By the way why many SriLankans have Laxman as their first name ? Was it Laxman who cut the nose of Ravana’s ugly dark skinned flat nosed sister, which started the imprisonment of Seetha which in turn started the war ?
If Rama is an Aryan then Ravana must be a dark skinned Dravidian ? Why many Sinhalese are dark dark skinned yet the claim they are Ariya Sinhala ?
Amarasiri / July 29, 2015 15:40
Non PhD
“If Rama is an Aryan then Ravana must be a dark skinned Dravidian ? Why many Sinhalese are dark dark skinned yet the claim they are Ariya Sinhala ? “
The Sinhala and Tamil are Para-Sinhala and Para-Tamil. They are Dravidians from Southern India. The DNA in them is Proof. They are different from the Native Veddah Aethho.
http://www.readcube.com/articles/10.1038%2Fjhg.2013.112
They are Not Aryan, Pure. They are Pure Dravidians, Arya-Dravidians,
http://www.hinduwebsite.com/hinduism/concepts/arya.asp
The Kenyans and West Indians Speak English? Arew They Englishmen and of English Ethnicity?
The Para-Sinhala are NOT Aryans. They are Dravidian Kallathonis, Hora Oru.
Vibhushana / July 29, 2015 20:26
This is an excerpt from the DNA study.
If para sinhala are not aryan and kallthonis.
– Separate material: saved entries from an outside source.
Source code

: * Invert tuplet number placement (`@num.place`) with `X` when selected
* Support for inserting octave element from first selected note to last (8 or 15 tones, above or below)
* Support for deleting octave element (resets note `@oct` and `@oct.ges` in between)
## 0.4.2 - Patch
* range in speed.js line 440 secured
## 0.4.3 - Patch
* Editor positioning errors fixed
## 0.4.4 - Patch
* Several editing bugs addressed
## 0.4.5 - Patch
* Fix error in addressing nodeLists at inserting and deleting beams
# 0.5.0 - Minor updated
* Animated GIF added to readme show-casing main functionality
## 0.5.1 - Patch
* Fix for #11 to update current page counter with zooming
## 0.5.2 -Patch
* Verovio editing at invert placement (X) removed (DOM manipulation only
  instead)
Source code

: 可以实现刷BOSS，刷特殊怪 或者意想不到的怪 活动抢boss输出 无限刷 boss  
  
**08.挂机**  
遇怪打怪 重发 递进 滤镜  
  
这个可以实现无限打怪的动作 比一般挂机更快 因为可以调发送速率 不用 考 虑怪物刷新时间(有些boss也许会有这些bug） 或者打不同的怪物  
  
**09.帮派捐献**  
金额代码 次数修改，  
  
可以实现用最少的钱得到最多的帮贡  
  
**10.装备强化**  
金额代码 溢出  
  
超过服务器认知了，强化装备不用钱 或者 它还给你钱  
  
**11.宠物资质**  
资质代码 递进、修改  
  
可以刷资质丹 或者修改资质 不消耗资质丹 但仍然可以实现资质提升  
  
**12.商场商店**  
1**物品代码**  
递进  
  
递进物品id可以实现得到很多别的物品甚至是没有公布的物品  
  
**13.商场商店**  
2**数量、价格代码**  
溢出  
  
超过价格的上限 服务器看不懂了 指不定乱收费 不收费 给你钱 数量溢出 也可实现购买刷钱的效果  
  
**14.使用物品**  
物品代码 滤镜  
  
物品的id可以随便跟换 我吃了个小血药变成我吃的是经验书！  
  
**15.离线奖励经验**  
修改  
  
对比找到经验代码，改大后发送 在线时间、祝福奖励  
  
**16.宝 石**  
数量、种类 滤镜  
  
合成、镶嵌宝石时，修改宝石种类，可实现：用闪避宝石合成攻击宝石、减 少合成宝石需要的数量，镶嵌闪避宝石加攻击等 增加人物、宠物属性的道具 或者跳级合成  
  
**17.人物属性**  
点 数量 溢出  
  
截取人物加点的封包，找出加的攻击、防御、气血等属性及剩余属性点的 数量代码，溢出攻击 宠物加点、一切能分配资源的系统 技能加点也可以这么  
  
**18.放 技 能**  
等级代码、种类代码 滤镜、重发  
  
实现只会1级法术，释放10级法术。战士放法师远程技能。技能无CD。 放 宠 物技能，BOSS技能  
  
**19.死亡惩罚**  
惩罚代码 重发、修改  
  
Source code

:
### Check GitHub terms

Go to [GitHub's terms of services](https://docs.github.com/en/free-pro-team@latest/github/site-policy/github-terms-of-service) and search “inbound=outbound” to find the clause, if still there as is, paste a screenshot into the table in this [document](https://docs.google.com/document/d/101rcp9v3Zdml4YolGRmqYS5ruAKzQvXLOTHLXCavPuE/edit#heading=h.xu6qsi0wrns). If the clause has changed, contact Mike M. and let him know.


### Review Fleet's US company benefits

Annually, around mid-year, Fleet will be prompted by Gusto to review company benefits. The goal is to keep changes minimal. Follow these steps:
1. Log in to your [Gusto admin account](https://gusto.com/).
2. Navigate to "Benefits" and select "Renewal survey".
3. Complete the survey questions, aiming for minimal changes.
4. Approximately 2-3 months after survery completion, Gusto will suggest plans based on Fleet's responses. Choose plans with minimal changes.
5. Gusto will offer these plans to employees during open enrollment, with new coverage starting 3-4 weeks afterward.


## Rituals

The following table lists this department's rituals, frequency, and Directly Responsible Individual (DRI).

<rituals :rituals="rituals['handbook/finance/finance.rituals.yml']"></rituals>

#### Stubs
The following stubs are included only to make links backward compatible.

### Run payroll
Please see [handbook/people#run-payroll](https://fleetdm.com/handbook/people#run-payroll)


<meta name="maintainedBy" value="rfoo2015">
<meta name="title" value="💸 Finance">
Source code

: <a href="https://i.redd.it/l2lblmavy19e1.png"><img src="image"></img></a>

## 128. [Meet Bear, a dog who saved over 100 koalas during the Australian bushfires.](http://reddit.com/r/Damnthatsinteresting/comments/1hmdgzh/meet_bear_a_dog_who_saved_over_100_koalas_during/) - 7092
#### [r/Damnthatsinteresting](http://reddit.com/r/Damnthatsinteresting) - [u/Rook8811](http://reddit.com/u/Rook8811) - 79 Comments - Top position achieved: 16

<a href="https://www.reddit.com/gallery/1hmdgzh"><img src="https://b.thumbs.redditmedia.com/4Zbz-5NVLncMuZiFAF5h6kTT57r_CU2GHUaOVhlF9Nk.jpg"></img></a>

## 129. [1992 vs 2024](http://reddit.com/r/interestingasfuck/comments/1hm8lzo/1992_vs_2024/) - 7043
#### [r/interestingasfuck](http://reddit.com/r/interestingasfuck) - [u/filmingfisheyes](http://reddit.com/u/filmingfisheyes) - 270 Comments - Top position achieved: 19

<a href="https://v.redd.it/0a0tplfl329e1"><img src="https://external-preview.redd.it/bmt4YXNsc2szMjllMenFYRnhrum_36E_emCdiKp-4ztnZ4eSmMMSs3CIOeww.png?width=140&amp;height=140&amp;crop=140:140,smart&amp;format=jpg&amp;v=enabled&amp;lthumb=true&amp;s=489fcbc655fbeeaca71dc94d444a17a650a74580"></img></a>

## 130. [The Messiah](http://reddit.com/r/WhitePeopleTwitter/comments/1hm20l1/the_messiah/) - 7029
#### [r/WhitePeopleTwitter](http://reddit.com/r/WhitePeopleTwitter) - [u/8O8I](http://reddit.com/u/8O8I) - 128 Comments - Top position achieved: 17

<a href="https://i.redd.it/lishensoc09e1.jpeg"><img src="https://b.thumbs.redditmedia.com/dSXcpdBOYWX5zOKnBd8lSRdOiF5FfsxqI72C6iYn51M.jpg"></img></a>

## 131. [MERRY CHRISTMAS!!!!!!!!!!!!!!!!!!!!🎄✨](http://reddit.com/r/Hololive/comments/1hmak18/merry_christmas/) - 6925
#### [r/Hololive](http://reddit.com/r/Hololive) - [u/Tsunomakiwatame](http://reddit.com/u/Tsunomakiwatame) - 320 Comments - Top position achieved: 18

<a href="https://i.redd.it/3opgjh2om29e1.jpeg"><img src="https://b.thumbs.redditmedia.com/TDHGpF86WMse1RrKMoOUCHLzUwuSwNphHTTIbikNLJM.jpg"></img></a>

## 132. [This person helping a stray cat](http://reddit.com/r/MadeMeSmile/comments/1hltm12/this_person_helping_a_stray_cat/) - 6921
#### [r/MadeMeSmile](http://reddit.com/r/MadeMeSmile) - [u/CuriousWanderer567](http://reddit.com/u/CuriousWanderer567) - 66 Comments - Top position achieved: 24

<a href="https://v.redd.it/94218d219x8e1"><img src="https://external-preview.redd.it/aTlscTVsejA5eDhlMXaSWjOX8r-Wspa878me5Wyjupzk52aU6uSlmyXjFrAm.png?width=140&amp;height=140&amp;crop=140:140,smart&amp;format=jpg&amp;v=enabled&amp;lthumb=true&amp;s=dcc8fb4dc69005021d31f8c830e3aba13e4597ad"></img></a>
How could tamils became darker than sinhalese. May be they came from africa that’s why. Most genetic studies comparing sinhalese and tamils have proven that sinhalese have some aryan contribution compared to tamils. One point is generally even tamils are darker than sinhalese , y dna analysis shows possible north indian origin. Tamils are usually darker than sinhalese lack of light skin allele.